Althaus moved to London, where, as an assistant to Robert Bentley Todd, he carried out the treatment of patients at King's College Hospital using electricity. In 1866, he was largely responsible for creating the Hospital for Epilepsy and Paralysis. This facility in Regent's Park later became the Maida Vale Hospital for Nervous Diseases and it is now part of National Hospital for Neurology and Neurosurgery. In 1877, Althaus unsuccessfully tried to rename the disease multiple sclerosis "Charcot's disease" after the disease's first descriptor, Jean-Martin Charcot.

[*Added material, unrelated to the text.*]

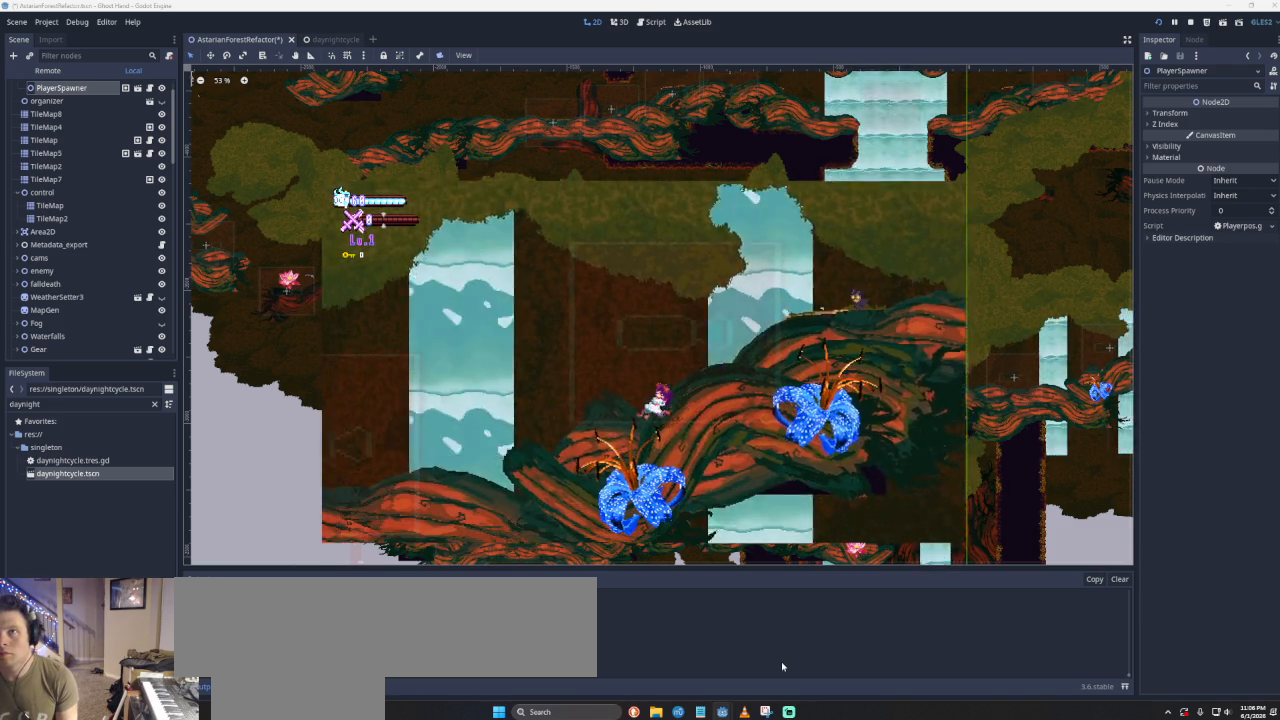
Gameplay with a controller (PlayStation layout); each line is a JSON object with the inputs held at the frame after it. "events" lists button and stick changes between this image and that frame as [ms after this image, input, new state], when the widget could be followed in between.
{"buttons": [], "left_stick": "left", "right_stick": "center", "events": []}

He gave two lectures on spinal cord sclerosis in 1884 and noted that the meaning of the term "sclerosis" varied from country to country.

Althaus was the physician at the Hospital for Epilepsy and Paralysis until 1894, when he was appointed to the honorary office of consulting physician. Althaus married Anna Wilhelmina Pelzer in June 1859, and had two sons and a daughter, of whom the latter survived him. He was admitted a member of the Royal College of Physicians of London in 1860. At the time of his death he was a corresponding fellow of the New York Academy of Medicine, and he was awarded the Order of the Crown of Italy. He died in London on 11 June 1900 as the result of damaging his knee in Switzerland on holiday the year before which was complicated by gout, followed by gastroenteritis and peritonitis.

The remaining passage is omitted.